В настоящее время фигура великого медиевиста в едином фокусе собирает ныне целый комплекс насущных вопросов. Главный из них связан с поисками легитимных оснований профессиональной деятельности историка, все более и более независимой, самодостаточной, но также вызывающей сомнение в ее общественной нужности, - то есть с тем кругом проблем, которые стали в свое время темой «Апологии истории». В 1993 г. ее новое дополненное издание Ж. Ле Гофф сопровождал предисловием, которое содержало пожелание: «надо вновь отправляться от этой книги» [12. С. 31]. Сборник «Passes recomposes», подводящий итоги развития исследовательских практик истории за последние двадцать лет и составленный из статей многих авторов, по разным поводам цитирует Блока значительно чаще других [13]. А. Про в книге «Двенадцать уроков по истории», предназначенной студентам - будущему науки, пишет: «До конца 1980-х гг. методологическая рефлексия об истории проходила во Франции как ненужная. Один только Марк Блок со своей «Апологией истории» пытался объяснить ремесло историка» [14. С. 8]. Ж. Нуарьель в своем труде «О кризисе истории», предприняв убедительный анализ интересующих его аспектов «Апологии истории», также апеллирует к Блоку за поддержкой, видя в его теоретических изысканиях возможный путь преодоления атоми-зации исторического знания.

Все эти книги внушают понимание того, что в первую очередь история должна осознать себя в качестве социальной практики и уже потом рассуждать о себе как о научной дисциплине. Историк должен разобраться в том, что для него наиболее естественно, что он и без предварительного размышления имеет привычку делать в рамках профессиональной группы, ее практик и эволюции. «Существуют группы историков, которые заявляют о себе традициями, создают школы, признают основополагающие правила своего ремесла, соблюдают деонтологию, практикуют ритуалы инкорпорации и исключения» [14. С. 13], и, следовательно, могут подвергаться социологическому анализу. Значительно ранее широко известных работ П. Бурдье, вслед за монографией Макса Вебера [15] и впервые во Франции, эта тема теоретически осмыслялась Марком Блоком в «Апологии истории».

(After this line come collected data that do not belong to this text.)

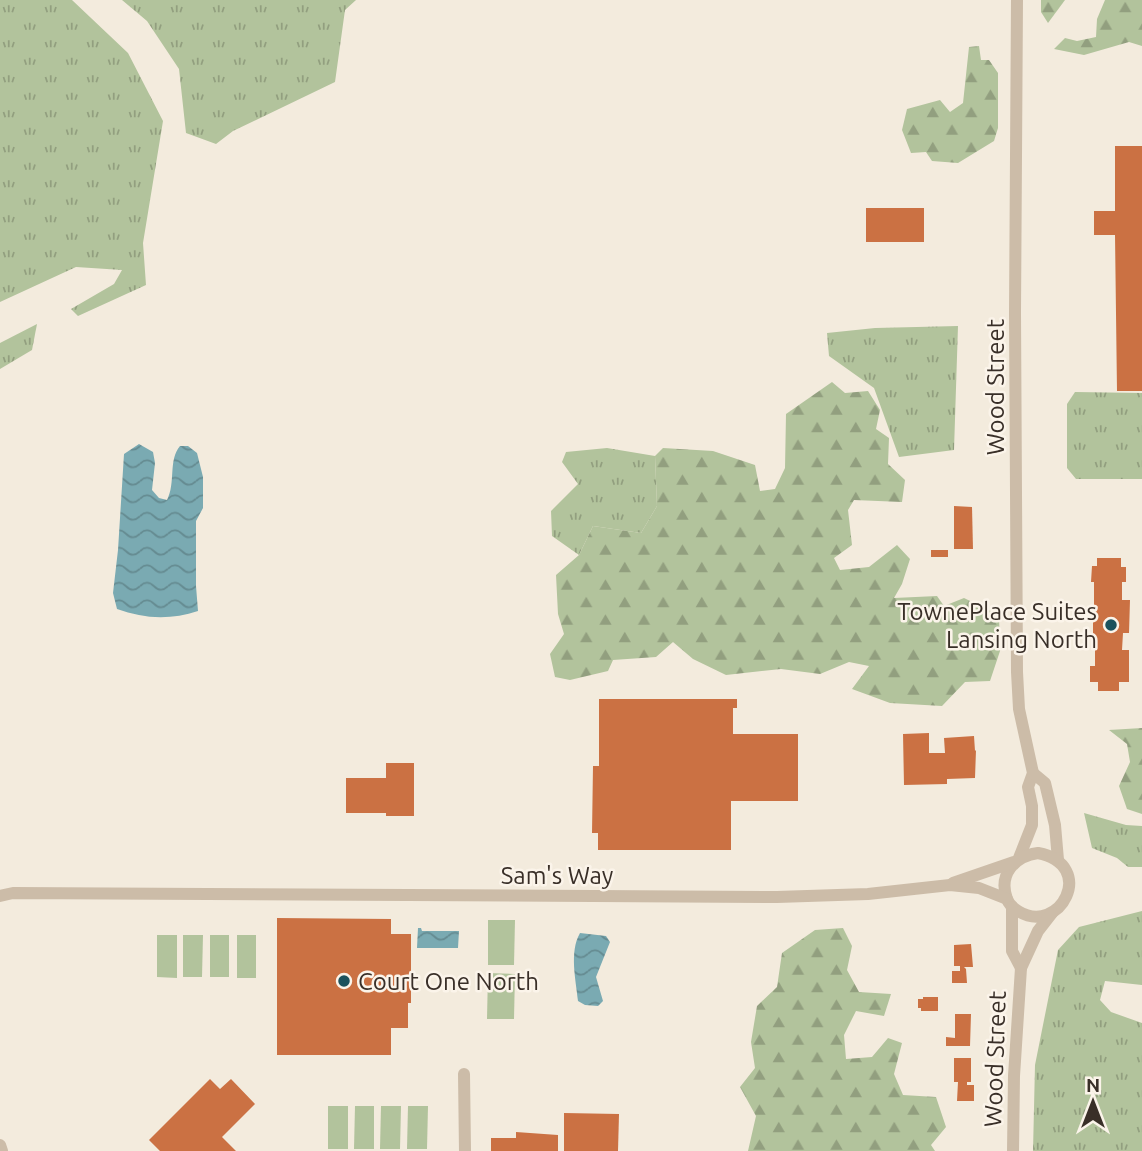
<svg xmlns="http://www.w3.org/2000/svg" width="1142" height="1151" viewBox="0 0 1142 1151" font-family="Ubuntu,sans-serif">
<style>
.grass{fill:url(#grass-tufts)}
.forest{fill:url(#forest-firs)}
.pitch{fill:#b2c39c}
.water{fill:url(#water-waves)}
.building{fill:#cb7143}
.lines{fill:none;stroke-linecap:round;stroke-linejoin:round}
.minor{stroke:#ccbca8;stroke-width:12}
.poi-dot{fill:#1c525d;stroke:#fbf4ea;stroke-width:2.5}
.labels{text-anchor:middle;dominant-baseline:central;stroke-width:5;stroke-linejoin:round;paint-order:stroke}
.street-label{font-size:24px;fill:#392f28;stroke:#fbf4ea}
.poi-label{font-size:24px;fill:#392f28;stroke:#fbf4ea;text-anchor:end}
</style>
<defs>
<pattern id="grass-tufts" width="24" height="20" patternUnits="userSpaceOnUse" patternTransform="scale(1.75)"><rect width="24" height="20" fill="#b2c39c"/><path d="M3 7l-1-3M5 7V3M7 7l1-3M15 17l-1-3M17 17v-4M19 17l1-3" fill="none" stroke="#929f7f"/></pattern>
<pattern id="forest-firs" width="22" height="20" patternUnits="userSpaceOnUse" patternTransform="scale(1.75)"><rect width="22" height="20" fill="#b2c39c"/><path d="M5 1l3.5 6h-7zM16 11l3.5 6h-7z" fill="#929f7f"/></pattern>
<pattern id="water-waves" width="16" height="10" patternUnits="userSpaceOnUse" patternTransform="scale(1.75)"><rect width="16" height="10" fill="#7aaab2"/><path d="M0 5q4-4 8 0t8 0" fill="none" stroke="#658b91"/></pattern>
</defs>
<rect width="100%" height="100%" fill="#f3ebdd"/>
<g class="grass">
<path d="M0,0h72l56,53 35,68 -20,122 3,42 -68,31 -7,-7 43,-25 8,-14 -46,-3 -76,35z"/>
<path d="M122,0h234l-11,10 -10,72 -102,49 -17,13 -30,-11 -7,-64 -32,-48z"/>
<path d="M37,324l-5,26 -32,19v-26z"/>
<path d="M958,326l-4,124 -55,7 -25,-69 -45,-32 -2,-23 48,-5z"/>
<path d="M1075,392l67,1v86h-66l-9,-11v-64z"/>
<path d="M607,448l48,8 2,50 -16,27 -48,-7 -14,29 -27,-19 -1,-25 27,-27 -16,-22 4,-10z"/>
<path d="M1084,813l42,12 16,1v41h-14l-11,-9 -25,-10z"/>
<path d="M1142,911v74l-37,-4 -5,19 11,12 31,11v128h-109l2,-86 23,-115 21,-23z"/>
</g>
<g class="forest">
<path d="M1041,0h24l-17,23 -7,-11z"/>
<path d="M1105,0h37v46l-13,-4 -45,13 -30,-6 11,-11 12,3 19,-4 1,-18z"/>
<path d="M979,46l2,14h8l9,13v55l-4,13 -36,22 -26,-2 -6,-9 -15,1 -9,-23 5,-21 33,-9 10,12 13,-9 6,-56z"/>
<path d="M832,382l13,11 23,-2 12,19 -4,19 13,9 -1,26 17,16 -3,22 -48,-2 -6,10 4,35 -18,13 6,12 29,-3 28,-22 13,14 -8,25 -8,14 43,-2 7,10 20,-8 35,17 1,36 -10,30 -25,1 -23,24 -52,-3 -38,-14 17,-23 -20,-4 -29,12 -39,-5 -55,6 -33,-16 -20,-17 -17,15 -43,3 -5,11 -38,9 -15,-3 -5,-23 14,-20 -6,-20 -2,-39 23,-20 14,-29 48,7 16,-27 -2,-50 8,-8 50,3 42,14 5,26 15,-2 10,-21 1,-54z"/>
<path d="M1142,728v86l-15,-5 -8,-23 11,-24 -3,-18 -18,-14z"/>
<path d="M843,928l9,18 -5,24 12,22 32,2 -7,22 -28,-5 -12,24 2,24 26,-2 16,-19 14,5 -8,31 9,21 33,2 10,30 -15,18 4,6h-187l8,-35 -16,-29 15,-19 -4,-26 6,-36 20,-19 5,-34 33,-23z"/>
</g>
<g class="pitch">
<path d="M488,920h27l-1,45h-26z"/>
<path d="M157,935h20v43l-20,-1z"/>
<path d="M183,935h20l-1,42h-19z"/>
<rect x="210" y="935" width="19" height="42"/>
<rect x="237" y="935" width="19" height="43"/>
<path d="M488,973l27,1 -1,45h-27z"/>
<rect x="328" y="1106" width="20" height="43"/>
<path d="M355,1106h19v43h-20z"/>
<path d="M381,1106h20l-1,43h-20z"/>
<path d="M408,1106h20l-1,43h-20z"/>
</g>
<g class="water">
<path d="M139,444l14,8 2,11 -3,27 7,8 8,2c9,-17 1,-40 13,-54h8l9,7 6,24v31l-7,13v65l2,25c-27,9 -54,8 -81,-2l-4,-16 5,-43 6,-96z"/>
<path d="M418,928h3l1,3h37l-1,17h-41z"/>
<path d="M580,933l26,3 4,6 -14,35 7,24 -5,5 -13,-1 -7,-4c-2,-21 -9,-49 2,-68z"/>
</g>
<g class="building">
<path d="M1115,146h27v245h-25l-2,-156h-21v-24h21z"/>
<rect x="866" y="208" width="58" height="34"/>
<path d="M954,506l18,1 1,42h-19z"/>
<rect x="931" y="550" width="17" height="7"/>
<path d="M1097,558h24v9h5v15h-4v18h8l-1,33h-6l-1,17h7v32h-10v9h-21v-9h-8v-16h5v-32h-2v-17h-5v-10h6v-25h-3l1,-16h5z"/>
<path d="M599,699h138v9h-4v26h65v67h-67v49h-133v-17h-6l1,-67h6z"/>
<path d="M929,733v20h16l-1,-15 30,-2 1,15 1,-1 -1,28 -28,1v5l-43,1 -1,-51z"/>
<path d="M386,763h28v53h-28v-3h-40v-35h40z"/>
<path d="M277,918l114,1v15h20v69h-3v25h-17v27h-114z"/>
<path d="M971,944l2,23h-9l2,2 1,14h-15v-12h8v-5h-6v-21z"/>
<path d="M923,997h15v14h-17v-3h-3v-9h5z"/>
<path d="M955,1014h16l-1,32h-24v-9l9,1z"/>
<path d="M954,1058h17v24h-4v3h7v16h-17l1,-19h-4z"/>
<path d="M210,1079l10,10 11,-10 24,25 -33,33 14,14h-76l-11,-11z"/>
<path d="M564,1113l55,1 -1,37h-54z"/>
<path d="M516,1132l42,3v16h-67v-13h25z"/>
</g>
<g class="lines">
<g class="minor">
<path d="M1017,0l-2,313 2,359 2,37 14,64 -5,14 4,19v19l-13,33"/>
<path d="M1033,773l12,10 10,42 3,35"/>
<path d="M1038,853c60,12 22,84 -20,58 -5,-3 -9,-6 -11,-12 -9,-25 8,-43 31,-46z"/>
<path d="M953,883l61,-21"/>
<path d="M0,896l13,-3 764,4 91,-3 82,-9 29,3 28,11"/>
<path d="M1012,907v44l9,17"/>
<path d="M464,1074l1,77"/>
<path d="M0,1145l2,6"/>
<path d="M1013,1151l1,-75 7,-108 17,-37 14,-18"/>
</g>
</g>
<g class="poi-dot">
<circle cx="1111" cy="625" r="7"/>
<circle cx="344" cy="981" r="7"/>
</g>
<g class="labels">
<g class="street-label">
<text transform="translate(995 387) rotate(-90)">Wood Street</text>
<text x="557" y="875">Sam's Way</text>
<text transform="translate(995 1059) rotate(-88)">Wood Street</text>
</g>
<g class="poi-label">
<text x="1097" y="611">TownePlace Suites<tspan x="1097" dy="28">Lansing North</tspan></text>
<text x="358" y="981" text-anchor="start">Court One North</text>
</g>
</g>
<g transform="translate(1093 1102)" stroke="#fbf4ea" stroke-width="5" paint-order="stroke">
<path d="M0-5L12 26L0 18L-12 26Z" fill="#392f28"/>
<text y="-10" font-size="19" font-weight="bold" text-anchor="middle" fill="#392f28">N</text>
</g>
</svg>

Можно взять за основу современных рассуждений о проблематике «Апологии истории» размышления Ж. Нуа-рьеля. Учитывая трагический социальный контекст, в котором создавалась так и не получившая завершения книга, он объясняет ее появление и причинами сугубо эпистемологического порядка, как ответ на интеллектуальные вызовы начала XX в. в момент первого «кризиса истории».

Даже в отсутствие прямых свидетельств специалисты по Блоку заключают, что он был в курсе дебатов о

статусе истории, проходивших еще до Первой мировой войны, в которых обретали силу немецкий позитивизм и герменевтика [16. С. 419-431]. Несмотря на принципиальную непримиримость противников и те и другие считали возможным выявить общие основания исторического и, шире, гуманитарного знания. Миссия по производству универсальных критериев доверялась ими фи-лософам-теоретикам, не практикующим те эмпирические дисциплины, судьбу которых они должны определить. Данная общая позиция нашла своих критиков, в том числе Макса Вебера, который утверждал, что для историка знание эпистемологии не более обязательно, чем знание анатомии для того, чтобы научиться ходить [17. С. 220].

Во Франции того же времени дебаты о природе и призвании истории противопоставили историков-«методис-тов» и философов-социологов. Знакомство с этими дискуссиями позволило Марку Блоку, по выражению Ж. Нуарьеля, «отбросить не позитивизм, но позитивиз-мы» [18. С. 10]: в этот спектр «позитивизмов» попадали и последователи Э. Дюркгейма, верившие*, что история может быть наукой того же плана, что и науки о природе, и «методической» школой, которая вообще отрицала в истории, не способной выводить универсальные законы и отношения, качество науки, тем самым на свой лад утверждая принципиальность в духе О. Конта.

М. Блок находился также под впечатлением концепций, пришедших из современной ему физики [16. С. 425-426], убедительно показавших, что и в точных науках опытным путем полученные результаты во многом конструируются заранее характером задачи, поставленной исследователем. Таким образом, неопределенности в плане обретения истин в истории, других гуманитарных науках наслаивались на релятивизм науки как таковой, отражая неспособность философии познания выделять его общие критерии, и привели Марка Блока «к идее, что лучший способ размышлять об истории - не поощрять дискуссию о предмете дисциплины, но интересоваться практиками историков» [18. С. 10].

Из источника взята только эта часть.